* Stored data entries *
*** Block opens ***
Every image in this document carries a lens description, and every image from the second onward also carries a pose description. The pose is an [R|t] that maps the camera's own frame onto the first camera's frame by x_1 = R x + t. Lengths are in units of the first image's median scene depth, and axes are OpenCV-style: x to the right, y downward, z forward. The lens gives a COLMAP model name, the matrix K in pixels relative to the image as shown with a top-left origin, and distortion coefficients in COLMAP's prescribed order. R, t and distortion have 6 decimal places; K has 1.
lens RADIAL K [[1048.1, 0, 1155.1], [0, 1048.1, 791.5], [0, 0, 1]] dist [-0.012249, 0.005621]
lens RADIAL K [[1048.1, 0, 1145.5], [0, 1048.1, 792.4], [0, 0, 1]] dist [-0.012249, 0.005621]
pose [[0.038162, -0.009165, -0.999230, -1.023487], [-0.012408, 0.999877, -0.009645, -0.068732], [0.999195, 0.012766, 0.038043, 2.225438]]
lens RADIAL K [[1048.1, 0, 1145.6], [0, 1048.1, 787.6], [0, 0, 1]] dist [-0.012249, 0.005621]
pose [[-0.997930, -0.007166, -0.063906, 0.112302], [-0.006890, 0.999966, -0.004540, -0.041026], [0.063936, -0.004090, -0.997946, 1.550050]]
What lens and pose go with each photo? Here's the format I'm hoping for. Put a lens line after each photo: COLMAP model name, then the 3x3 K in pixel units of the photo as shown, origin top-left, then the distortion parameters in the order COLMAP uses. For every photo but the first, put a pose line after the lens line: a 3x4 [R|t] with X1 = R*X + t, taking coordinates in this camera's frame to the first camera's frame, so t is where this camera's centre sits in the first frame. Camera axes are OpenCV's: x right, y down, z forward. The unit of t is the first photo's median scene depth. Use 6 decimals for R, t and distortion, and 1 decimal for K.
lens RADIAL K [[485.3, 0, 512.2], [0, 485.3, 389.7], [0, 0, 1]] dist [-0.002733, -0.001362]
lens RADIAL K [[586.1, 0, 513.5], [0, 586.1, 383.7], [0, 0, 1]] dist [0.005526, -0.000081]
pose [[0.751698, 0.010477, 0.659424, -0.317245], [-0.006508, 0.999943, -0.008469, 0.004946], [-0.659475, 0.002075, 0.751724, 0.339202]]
*** Block closes ***
* WORK ORDER *
All the lines above must appear again in the answer, word for word.

* ANSWER BELOW *
Every image in this document carries a lens description, and every image from the second onward also carries a pose description. The pose is an [R|t] that maps the camera's own frame onto the first camera's frame by x_1 = R x + t. Lengths are in units of the first image's median scene depth, and axes are OpenCV-style: x to the right, y downward, z forward. The lens gives a COLMAP model name, the matrix K in pixels relative to the image as shown with a top-left origin, and distortion coefficients in COLMAP's prescribed order. R, t and distortion have 6 decimal places; K has 1.
lens RADIAL K [[1048.1, 0, 1155.1], [0, 1048.1, 791.5], [0, 0, 1]] dist [-0.012249, 0.005621]
lens RADIAL K [[1048.1, 0, 1145.5], [0, 1048.1, 792.4], [0, 0, 1]] dist [-0.012249, 0.005621]
pose [[0.038162, -0.009165, -0.999230, -1.023487], [-0.012408, 0.999877, -0.009645, -0.068732], [0.999195, 0.012766, 0.038043, 2.225438]]
lens RADIAL K [[1048.1, 0, 1145.6], [0, 1048.1, 787.6], [0, 0, 1]] dist [-0.012249, 0.005621]
pose [[-0.997930, -0.007166, -0.063906, 0.112302], [-0.006890, 0.999966, -0.004540, -0.041026], [0.063936, -0.004090, -0.997946, 1.550050]]
What lens and pose go with each photo? Here's the format I'm hoping for. Put a lens line after each photo: COLMAP model name, then the 3x3 K in pixel units of the photo as shown, origin top-left, then the distortion parameters in the order COLMAP uses. For every photo but the first, put a pose line after the lens line: a 3x4 [R|t] with X1 = R*X + t, taking coordinates in this camera's frame to the first camera's frame, so t is where this camera's centre sits in the first frame. Camera axes are OpenCV's: x right, y down, z forward. The unit of t is the first photo's median scene depth. Use 6 decimals for R, t and distortion, and 1 decimal for K.
lens RADIAL K [[485.3, 0, 512.2], [0, 485.3, 389.7], [0, 0, 1]] dist [-0.002733, -0.001362]
lens RADIAL K [[586.1, 0, 513.5], [0, 586.1, 383.7], [0, 0, 1]] dist [0.005526, -0.000081]
pose [[0.751698, 0.010477, 0.659424, -0.317245], [-0.006508, 0.999943, -0.008469, 0.004946], [-0.659475, 0.002075, 0.751724, 0.339202]]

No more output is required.